*WORK INSTRUCTION*
Transcribe each of the following items line by line, keeping every character, space, and symbol unchanged.
=== TASK MATERIAL ===
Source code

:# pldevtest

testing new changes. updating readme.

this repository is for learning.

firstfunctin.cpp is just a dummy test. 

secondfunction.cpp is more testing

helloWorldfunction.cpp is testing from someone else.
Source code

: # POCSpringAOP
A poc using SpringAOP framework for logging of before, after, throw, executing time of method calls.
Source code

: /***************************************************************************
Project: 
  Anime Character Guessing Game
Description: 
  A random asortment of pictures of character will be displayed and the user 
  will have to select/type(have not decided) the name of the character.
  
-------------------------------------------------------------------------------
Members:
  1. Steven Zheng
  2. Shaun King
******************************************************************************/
===
*EXERCISE SOLUTION*
Source code

:# pldevtest

testing new changes. updating readme.

this repository is for learning.

firstfunctin.cpp is just a dummy test. 

secondfunction.cpp is more testing

helloWorldfunction.cpp is testing from someone else.
Source code

: # POCSpringAOP
A poc using SpringAOP framework for logging of before, after, throw, executing time of method calls.
Source code

: /***************************************************************************
Project: 
  Anime Character Guessing Game
Description: 
  A random asortment of pictures of character will be displayed and the user 
  will have to select/type(have not decided) the name of the character.
  
-------------------------------------------------------------------------------
Members:
  1. Steven Zheng
  2. Shaun King
******************************************************************************/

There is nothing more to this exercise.